§ What is needed: Transcribe the article on NASCAR's return to Dover International Speedway, copying everything from "That plan also" down to "select media representatives.".

DOVER For the first time in a year, the roar of NASCAR cars will be heard at Dover International Speedway, with Sunday’s Drydene 400 NASCAR Cup Series sold out to 20,000 fans capped by social distance requirements.

Tickets are still available for Friday and Saturday races. Although Dover International Speedway had offered fans the option to roll over their 2020 tickets to the 2021 race weekend or credit for future races, the track never stopped selling tickets for the race weekend, said Mike Tatoian, president and CEO of Dover Motorsports.

“I like to think optimistically, so I never thought we would not be back in 2021,” Tatoian previously told the Delaware Business Times. “The trends in the data have shown us that case counts and hospitalizations are getting lower and people are getting vaccinated, which made it possible to have some fans. We were challenged last year, but this year will be good, and I believe next year will be even better.”

Dover International Speedway can seat 54,000 fans, but under state regulations that require events to submit a plan to adhere to social distance requirements, the Delaware Division of Public Health signed off on the racing event company’s plan to have 20,000 fans in the stands.

That plan also includes requiring attendees to wear masks, using digital tickets for grandstand seats, added hand sanitizer stations, special procedures for social distancing in concession lines. Tatoian told the DBT that ticket holders will be able to sit in pods, but the plan is to have each aisle open for fans, with periodic seats roped off to maintain a 6-foot distance between groups.

There will be enhanced cleaning in high-traffic areas and prohibited infield access except for race teams, track personnel and select media representatives.

“We appreciate the patience and understanding we heard from fans during our reseating process and we look forward to welcoming them back in the grandstands this weekend,” Tatoian said in a press statement. “We thank not only our fans for their continued loyalty and enthusiasm, but also Delaware public health officials for their confidence in us to host this weekend’s races safely.” 

NASCAR’s return comes after a rough year, brought on by canceling its 2020 race due to the COVID-19 pandemic. But then, Dover Motorsports announced it would move one of its two NASCAR Cup Series races from Dover International Speedway to its racetrack in Nashville in 2021. That ended Delaware’s nearly 50-year string of hosting two race weekends per year and costing the state tens of millions in tourism revenue.

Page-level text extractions
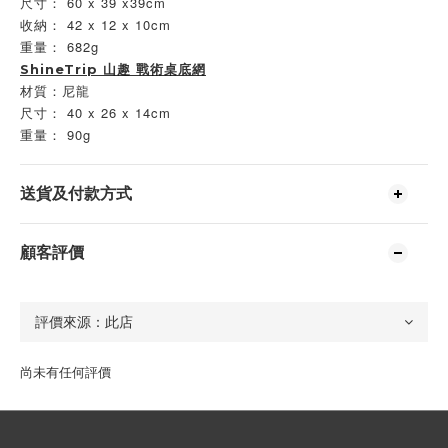
尺寸： 60 x 39 x39cm
收納： 42 x 12 x 10cm
重量： 682g
ShineTrip 山趣 戰術桌底網
材質：尼龍
尺寸： 40 x 26 x 14cm
重量： 90g
送貨及付款方式
顧客評價
尚未有任何評價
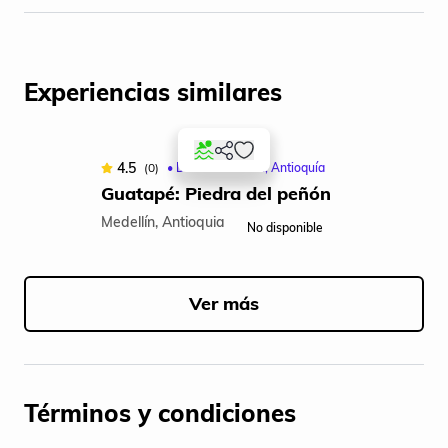
Experiencias similares
4.5
(0)
• Desde: Medellín, Antioquía
Guatapé: Piedra del peñón
Medellín, Antioquia
No disponible
Item
1
of
Ver más
5
Términos y condiciones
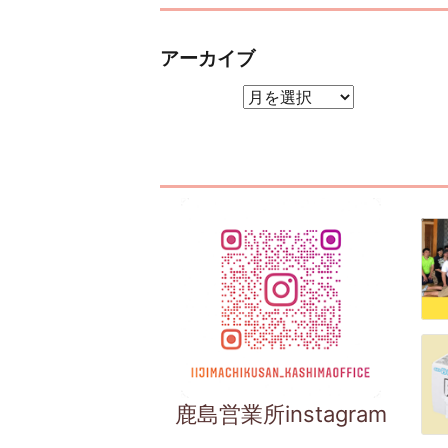
アーカイブ
アーカイブ
鹿島営業所instagram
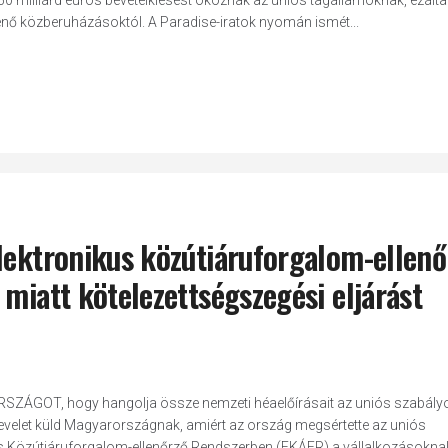
50 milliárd eurós bevételkiesést okoznak az uniós tagállamoknak, ezálta
énő közberuházásoktól. A Paradise-iratok nyomán ismét...
lektronikus közútiáruforgalom-ellenő
 miatt kötelezettségszegési eljárást
YARORSZÁGOT, hogy hangolja össze nemzeti héaelőírásait az uniós szabály
levelet küld Magyarországnak, amiért az ország megsértette az uniós
us Közútiáruforgalom-ellenőrző Rendszerben (EKÁER) a vállalkozásokna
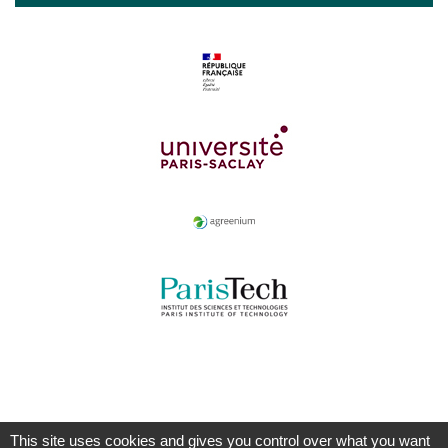
This site uses cookies and gives you control over what you want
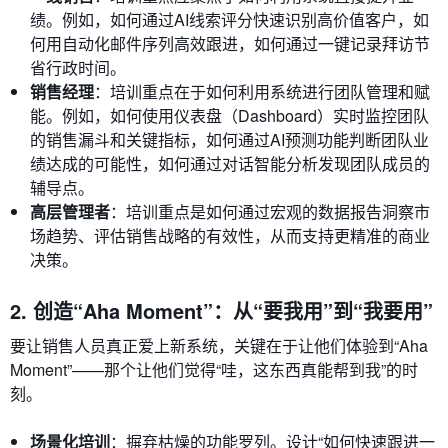
绩。例如，如何通过AI线索评分快速识别高价值客户，如
何用自动化邮件序列高效跟进，如何通过一键记录拜访节
省行政时间。
销售经理
：培训重点在于如何利用系统进行团队管理和赋
能。例如，如何使用仪表盘（Dashboard）实时监控团队
的销售漏斗和关键指标，如何通过AI预测功能判断团队业
绩达成的可能性，如何通过对话智能分析发现团队成员的
辅导点。
高层管理者
：培训重点是如何通过宏观的数据报告洞察市
场趋势、评估销售战略的有效性，从而支持更精准的商业
决策。
2. 创造“Aha Moment”：从“要我用”到“我要用”
要让销售人员真正爱上新系统，关键在于让他们体验到“Aha
Moment”——那个让他们觉得“哇，这东西真能帮到我”的时
刻。
场景化培训
：摒弃枯燥的功能罗列。设计“如何快速跟进一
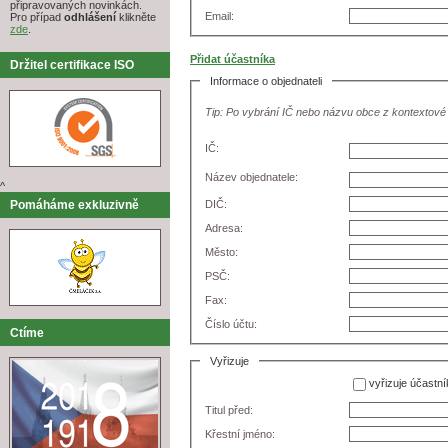
připravovaných novinkách.
Email:
Pro případ
odhlášení
klikněte
zde
.
Přidat účastníka
Držitel certifikace ISO
Informace o objednateli
Tip: Po vybrání IČ nebo názvu obce z kontextové
IČ:
Název objednatele:
^
Pomáháme exkluzivně
DIČ:
Adresa:
Město:
PSČ:
Fax:
Číslo účtu:
Ctíme
Vyřizuje
vyřizuje účastní
Titul před:
Křestní jméno:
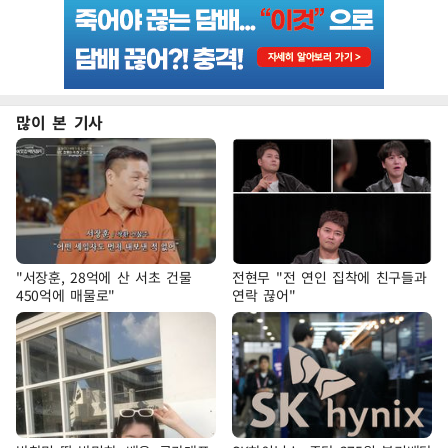
많이 본 기사
"서장훈, 28억에 산 서초 건물
전현무 "전 연인 집착에 친구들과
450억에 매물로"
연락 끊어"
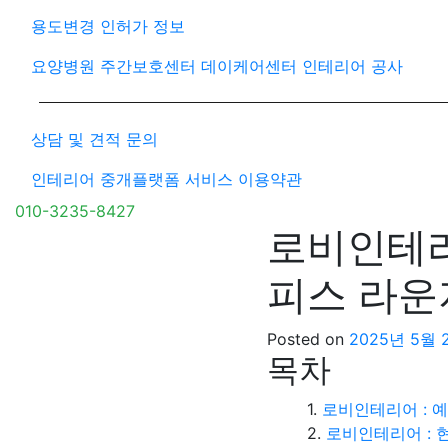
용도변경 인허가 정보
요양병원 주간보호센터 데이케어센터 인테리어 공사
상담 및 견적 문의
인테리어 중개플랫폼 서비스 이용약관
010-3235-8427
로비인테리
피스 라운
Posted on
2025년 5월 
목차
로비인테리어 : 
로비인테리어 : 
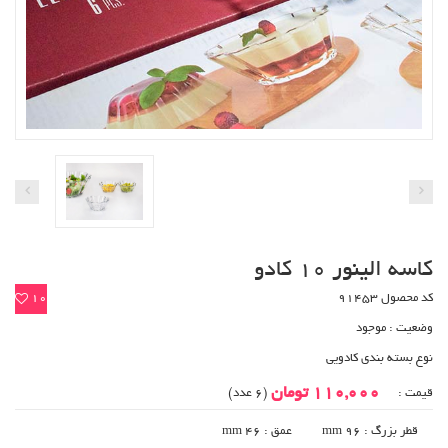
کاسه الینور 10 کادو
کد محصول 91453
10
وضعیت :
موجود
نوع بسته بندی کادویی
110,000 تومان
قیمت :
(6 عدد)
قطر بزرگ : 96 mm
عمق : 46 mm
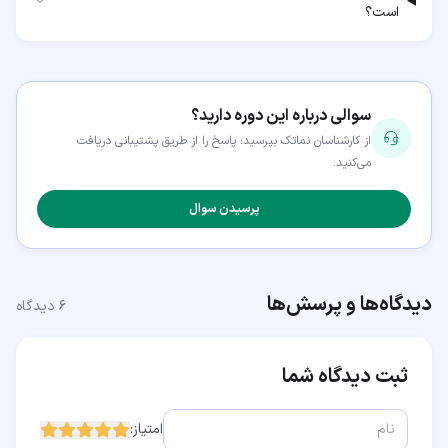
است؟
سوالی درباره این دوره دارید؟
از کارشناسان نماتک بپرسید؛ پاسخ را از طریق پشتیبانی دریافت
می‌کنید.
پرسیدن سوال
دیدگاه‌ها و پرسش‌ها
۶
دیدگاه
ثبت دیدگاه شما
امتیاز:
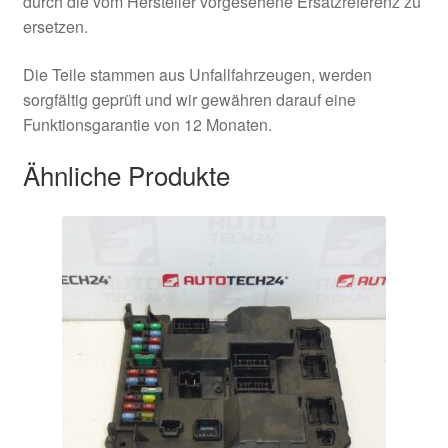
durch die vom Hersteller vorgesehene Ersatzreferenz zu
ersetzen.
Die Teile stammen aus Unfallfahrzeugen, werden
sorgfältig geprüft und wir gewähren darauf eine
Funktionsgarantie von 12 Monaten.
Ähnliche Produkte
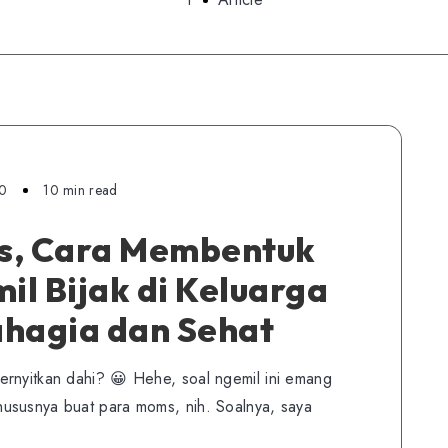
0
10 min read
s, Cara Membentuk
l Bijak di Keluarga
ahagia dan Sehat
ernyitkan dahi? 😀 Hehe, soal ngemil ini emang
ususnya buat para moms, nih. Soalnya, saya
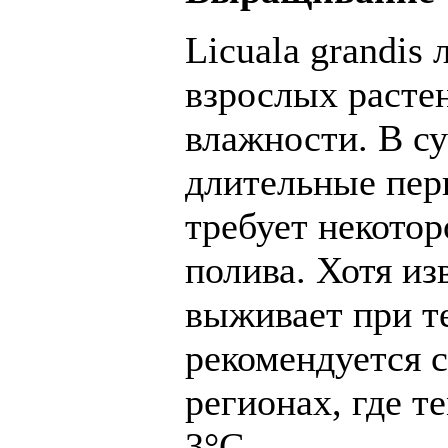
Licuala grandis
взрослых расте
влажности. В су
длительные пер
требует некотор
полива. Хотя изв
выживает при те
рекомендуется с
регионах, где т
3°C.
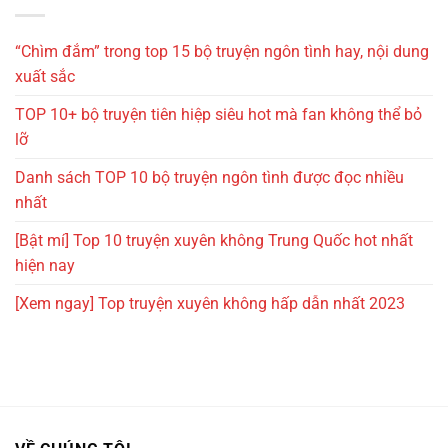
“Chìm đắm” trong top 15 bộ truyện ngôn tình hay, nội dung
xuất sắc
TOP 10+ bộ truyện tiên hiệp siêu hot mà fan không thể bỏ
lỡ
Danh sách TOP 10 bộ truyện ngôn tình được đọc nhiều
nhất
[Bật mí] Top 10 truyện xuyên không Trung Quốc hot nhất
hiện nay
[Xem ngay] Top truyện xuyên không hấp dẫn nhất 2023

§ Solution:
That plan also includes requiring attendees to wear masks, using digital tickets for grandstand seats, added hand sanitizer stations, special procedures for social distancing in concession lines. Tatoian told the DBT that ticket holders will be able to sit in pods, but the plan is to have each aisle open for fans, with periodic seats roped off to maintain a 6-foot distance between groups.

There will be enhanced cleaning in high-traffic areas and prohibited infield access except for race teams, track personnel and select media representatives.